■ **TASK INSTRUCTIONS**:
Exactly as written, output the lines below starting from the first and ending with the line that contains "- Granska frågorna som användarna har ställt."; omit pictures.

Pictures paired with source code

┌──

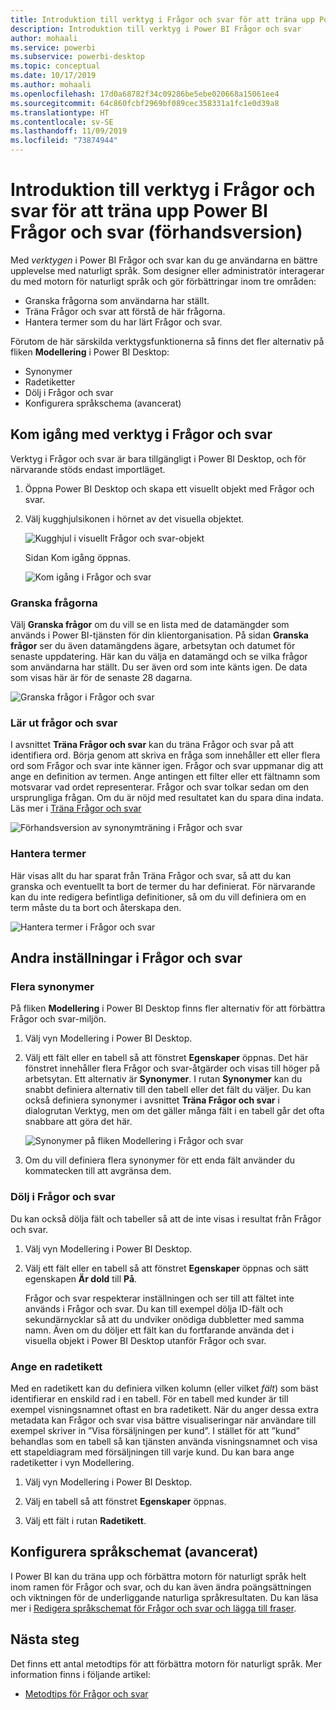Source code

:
 ```yaml
---
title: Introduktion till verktyg i Frågor och svar för att träna upp Power BI Frågor och svar (förhandsversion)
description: Introduktion till verktyg i Power BI Frågor och svar
author: mohaali
ms.service: powerbi
ms.subservice: powerbi-desktop
ms.topic: conceptual
ms.date: 10/17/2019
ms.author: mohaali
ms.openlocfilehash: 17d0a68782f34c09286be5ebe020668a15061ee4
ms.sourcegitcommit: 64c860fcbf2969bf089cec358331a1fc1e0d39a8
ms.translationtype: HT
ms.contentlocale: sv-SE
ms.lasthandoff: 11/09/2019
ms.locfileid: "73874944"
---
```

# <a name="intro-to-qa-tooling-to-train-power-bi-qa-preview"></a>Introduktion till verktyg i Frågor och svar för att träna upp Power BI Frågor och svar (förhandsversion)

Med *verktygen* i Power BI Frågor och svar kan du ge användarna en bättre upplevelse med naturligt språk. Som designer eller administratör interagerar du med motorn för naturligt språk och gör förbättringar inom tre områden: 

- Granska frågorna som användarna har ställt.
- Träna Frågor och svar att förstå de här frågorna.
- Hantera termer som du har lärt Frågor och svar.

Förutom de här särskilda verktygsfunktionerna så finns det fler alternativ på fliken **Modellering** i Power BI Desktop:  

- Synonymer
- Radetiketter
- Dölj i Frågor och svar
- Konfigurera språkschema (avancerat)

## <a name="get-started-with-qa-tooling"></a>Kom igång med verktyg i Frågor och svar

Verktyg i Frågor och svar är bara tillgängligt i Power BI Desktop, och för närvarande stöds endast importläget.

1. Öppna Power BI Desktop och skapa ett visuellt objekt med Frågor och svar. 
2. Välj kugghjulsikonen i hörnet av det visuella objektet. 

    ![Kugghjul i visuellt Frågor och svar-objekt](media/qna-visual-gear.png)

    Sidan Kom igång öppnas.  

    ![Kom igång i Frågor och svar](media/qna-tooling-dialog.png)

### <a name="review-questions"></a>Granska frågorna

Välj **Granska frågor** om du vill se en lista med de datamängder som används i Power BI-tjänsten för din klientorganisation. På sidan **Granska frågor** ser du även datamängdens ägare, arbetsytan och datumet för senaste uppdatering. Här kan du välja en datamängd och se vilka frågor som användarna har ställt. Du ser även ord som inte känts igen. De data som visas här är för de senaste 28 dagarna.

![Granska frågor i Frågor och svar](media/qna-tooling-review-questions.png)

### <a name="teach-qa"></a>Lär ut frågor och svar

I avsnittet **Träna Frågor och svar** kan du träna Frågor och svar på att identifiera ord. Börja genom att skriva en fråga som innehåller ett eller flera ord som Frågor och svar inte känner igen. Frågor och svar uppmanar dig att ange en definition av termen. Ange antingen ett filter eller ett fältnamn som motsvarar vad ordet representerar. Frågor och svar tolkar sedan om den ursprungliga frågan. Om du är nöjd med resultatet kan du spara dina indata. Läs mer i [Träna Frågor och svar](q-and-a-tooling-teach-q-and-a.md)

![Förhandsversion av synonymträning i Frågor och svar](media/qna-tooling-teach-fixpreview.png)

### <a name="manage-terms"></a>Hantera termer

Här visas allt du har sparat från Träna Frågor och svar, så att du kan granska och eventuellt ta bort de termer du har definierat. För närvarande kan du inte redigera befintliga definitioner, så om du vill definiera om en term måste du ta bort och återskapa den.

![Hantera termer i Frågor och svar](media/qna-manage-terms.png)

## <a name="other-qa-settings"></a>Andra inställningar i Frågor och svar

### <a name="bulk-synonyms"></a>Flera synonymer

På fliken **Modellering** i Power BI Desktop finns fler alternativ för att förbättra Frågor och svar-miljön. 

1. Välj vyn Modellering i Power BI Desktop.

2. Välj ett fält eller en tabell så att fönstret **Egenskaper** öppnas.  Det här fönstret innehåller flera Frågor och svar-åtgärder och visas till höger på arbetsytan. Ett alternativ är **Synonymer**. I rutan **Synonymer** kan du snabbt definiera alternativ till den tabell eller det fält du väljer. Du kan också definiera synonymer i avsnittet **Träna Frågor och svar** i dialogrutan Verktyg, men om det gäller många fält i en tabell går det ofta snabbare att göra det här.

    ![Synonymer på fliken Modellering i Frågor och svar](media/qna-modelling-pane-synonyms.png)

3. Om du vill definiera flera synonymer för ett enda fält använder du kommatecken till att avgränsa dem.

### <a name="hide-from-qa"></a>Dölj i Frågor och svar

Du kan också dölja fält och tabeller så att de inte visas i resultat från Frågor och svar. 

1. Välj vyn Modellering i Power BI Desktop.

2. Välj ett fält eller en tabell så att fönstret **Egenskaper** öppnas och sätt egenskapen **Är dold** till **På**.

    Frågor och svar respekterar inställningen och ser till att fältet inte används i Frågor och svar. Du kan till exempel dölja ID-fält och sekundärnycklar så att du undviker onödiga dubbletter med samma namn. Även om du döljer ett fält kan du fortfarande använda det i visuella objekt i Power BI Desktop utanför Frågor och svar.

### <a name="set-a-row-label"></a>Ange en radetikett

Med en radetikett kan du definiera vilken kolumn (eller vilket *fält*) som bäst identifierar en enskild rad i en tabell. För en tabell med kunder är till exempel visningsnamnet oftast en bra radetikett. När du anger dessa extra metadata kan Frågor och svar visa bättre visualiseringar när användare till exempel skriver in ”Visa försäljningen per kund”. I stället för att ”kund” behandlas som en tabell så kan tjänsten använda visningsnamnet och visa ett stapeldiagram med försäljningen till varje kund. Du kan bara ange radetiketter i vyn Modellering. 

1. Välj vyn Modellering i Power BI Desktop.

2. Välj en tabell så att fönstret **Egenskaper** öppnas.

3. Välj ett fält i rutan **Radetikett**.

## <a name="configure-the-linguistic-schema-advanced"></a>Konfigurera språkschemat (avancerat)

I Power BI kan du träna upp och förbättra motorn för naturligt språk helt inom ramen för Frågor och svar, och du kan även ändra poängsättningen och viktningen för de underliggande naturliga språkresultaten. Du kan läsa mer i [Redigera språkschemat för Frågor och svar och lägga till fraser](q-and-a-tooling-advanced.md).

## <a name="next-steps"></a>Nästa steg

Det finns ett antal metodtips för att förbättra motorn för naturligt språk. Mer information finns i följande artikel:

* [Metodtips för Frågor och svar](q-and-a-best-practices.md)
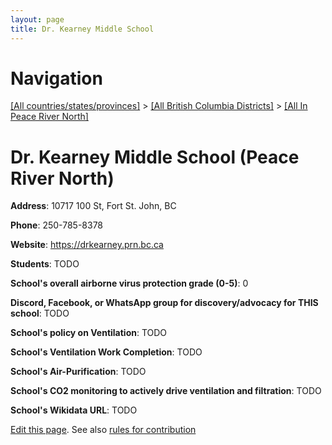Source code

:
 ```yaml
---
layout: page
title: Dr. Kearney Middle School
---
```

# Navigation

[[All countries/states/provinces]](../../..) > [[All British Columbia Districts]](../..) > [[All In Peace River North]](..)

# Dr. Kearney Middle School (Peace River North)

**Address**: 10717 100 St, Fort St. John, BC

**Phone**: 250-785-8378

**Website**: <https://drkearney.prn.bc.ca>

**Students**: TODO

**School's overall airborne virus protection grade (0-5)**: 0

**Discord, Facebook, or WhatsApp group for discovery/advocacy for THIS school**: TODO

**School's policy on Ventilation**: TODO

**School's Ventilation Work Completion**: TODO

**School's Air-Purification**: TODO

**School's CO2 monitoring to actively drive ventilation and filtration**: TODO

**School's Wikidata URL**: TODO


[Edit this page](https://github.com/ventilate-schools/BC/edit/main/./Peace_River_North/Dr._Kearney_Middle_School.md). See also [rules for contribution](../../../contribution-rules/)
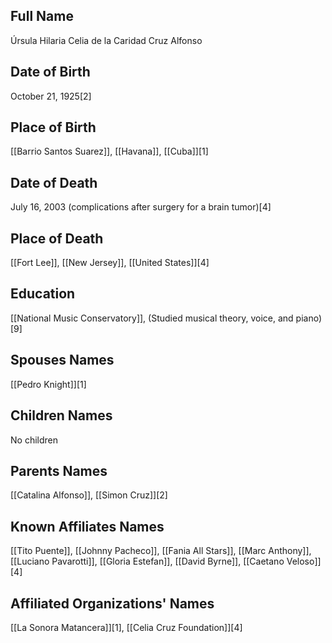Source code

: ## Full Name
Úrsula Hilaria Celia de la Caridad Cruz Alfonso

## Date of Birth
October 21, 1925[2]

## Place of Birth
[[Barrio Santos Suarez]], [[Havana]], [[Cuba]][1]

## Date of Death
July 16, 2003 (complications after surgery for a brain tumor)[4]

## Place of Death
[[Fort Lee]], [[New Jersey]], [[United States]][4]

## Education
[[National Music Conservatory]], (Studied musical theory, voice, and piano)[9]

## Spouses Names
[[Pedro Knight]][1]

## Children Names
No children

## Parents Names
[[Catalina Alfonso]], [[Simon Cruz]][2]

## Known Affiliates Names
[[Tito Puente]],
[[Johnny Pacheco]],
[[Fania All Stars]],
[[Marc Anthony]],
[[Luciano Pavarotti]],
[[Gloria Estefan]],
[[David Byrne]],
[[Caetano Veloso]][4]

## Affiliated Organizations' Names
[[La Sonora Matancera]][1],
[[Celia Cruz Foundation]][4]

└──

■ **WRITTEN ANSWER**:
Source code

:
 ```yaml
---
title: Introduktion till verktyg i Frågor och svar för att träna upp Power BI Frågor och svar (förhandsversion)
description: Introduktion till verktyg i Power BI Frågor och svar
author: mohaali
ms.service: powerbi
ms.subservice: powerbi-desktop
ms.topic: conceptual
ms.date: 10/17/2019
ms.author: mohaali
ms.openlocfilehash: 17d0a68782f34c09286be5ebe020668a15061ee4
ms.sourcegitcommit: 64c860fcbf2969bf089cec358331a1fc1e0d39a8
ms.translationtype: HT
ms.contentlocale: sv-SE
ms.lasthandoff: 11/09/2019
ms.locfileid: "73874944"
---
```

# <a name="intro-to-qa-tooling-to-train-power-bi-qa-preview"></a>Introduktion till verktyg i Frågor och svar för att träna upp Power BI Frågor och svar (förhandsversion)

Med *verktygen* i Power BI Frågor och svar kan du ge användarna en bättre upplevelse med naturligt språk. Som designer eller administratör interagerar du med motorn för naturligt språk och gör förbättringar inom tre områden: 

- Granska frågorna som användarna har ställt.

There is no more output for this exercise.